Washington DC– Today, we celebrate the 50th anniversary of the passing of the Fair Housing Act, considered the largest civil rights victory in history, and passed seven days after the assassination of Rev. Dr. Martin Luther King in memory of his life’s work. In commemoration, leaders from the National Community Reinvestment Coalition made the following statements.
“The Fair Housing Act was described by Lyndon B. Johnson as the most far-sighted and comprehensive law in US history when it was passed in 1968, and I believe that remains true today,” said Jesse Van Tol, Chief Executive Officer at NCRC. “But the promise of the Fair Housing Act, to bring people together across race lines and ensure opportunity for all, remains unrealized. Borrowing while black is still a hazard, and too many neighborhoods remain deeply segregated. It’s bittersweet to commemorate this landmark legislation in the same week that Secretary Ben Carson and the Trump administration roll back federal enforcement of fair housing laws. We need more enforcement, not less.”
“Last week marked the 50th anniversary of the assassination of Dr. Martin Luther King Jr. and as we all know, it was his murder that triggered the passage of the Fair Housing Act just one week later. Yet we sit, still painfully confronting issues of discrimination and persistent racial and gender disparities in access to housing, schools and employment,” said Stella Adams, Chief of Diversity and Inclusion at NCRC. “However, I believe what we are seeing in this country would give Dr. King hope for our future. We are, as he did, organizing and disrupting the system in a way this country has not seen since his passing. We are coming together across racial, gender, and intergenerational lines to say enough is enough. Enough discrimination. Enough racial disparity. Enough economic equality, it’s time for a Just Economy.”

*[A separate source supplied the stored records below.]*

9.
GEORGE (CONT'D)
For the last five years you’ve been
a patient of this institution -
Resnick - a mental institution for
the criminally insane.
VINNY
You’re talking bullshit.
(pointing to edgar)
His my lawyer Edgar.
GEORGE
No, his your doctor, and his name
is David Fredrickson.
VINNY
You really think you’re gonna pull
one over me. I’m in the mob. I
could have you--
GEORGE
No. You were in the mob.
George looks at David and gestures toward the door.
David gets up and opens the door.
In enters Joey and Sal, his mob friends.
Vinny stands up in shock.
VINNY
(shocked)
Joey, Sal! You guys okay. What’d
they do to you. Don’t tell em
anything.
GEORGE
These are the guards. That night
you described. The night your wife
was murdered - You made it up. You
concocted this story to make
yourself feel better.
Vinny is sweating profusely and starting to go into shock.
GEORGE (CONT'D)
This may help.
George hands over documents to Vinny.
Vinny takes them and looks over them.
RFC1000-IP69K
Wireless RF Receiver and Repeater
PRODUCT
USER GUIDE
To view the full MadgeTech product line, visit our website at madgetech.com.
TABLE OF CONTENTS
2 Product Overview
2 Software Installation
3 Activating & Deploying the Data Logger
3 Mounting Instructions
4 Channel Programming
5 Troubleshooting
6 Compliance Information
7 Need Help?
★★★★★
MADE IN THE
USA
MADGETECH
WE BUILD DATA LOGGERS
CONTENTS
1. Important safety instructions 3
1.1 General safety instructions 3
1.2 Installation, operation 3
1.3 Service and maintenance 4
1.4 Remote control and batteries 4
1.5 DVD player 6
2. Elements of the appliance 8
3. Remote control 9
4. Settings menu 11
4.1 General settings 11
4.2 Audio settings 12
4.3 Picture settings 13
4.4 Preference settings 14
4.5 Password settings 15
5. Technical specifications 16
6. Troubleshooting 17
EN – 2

The National Community Reinvestment Coalition is celebrating this milestone in civil rights with over 500 member organizations at our Just Economy Hill Day. This event will include remarks from Senator Jeff Merkley (D-OR), Representative Keith Ellison (D-MN), and Representative Al Green (D-TX) to lead up to 100 plus meetings with elected officials on Capitol Hill to push for legislation ending discrimination in housing, banking, and business.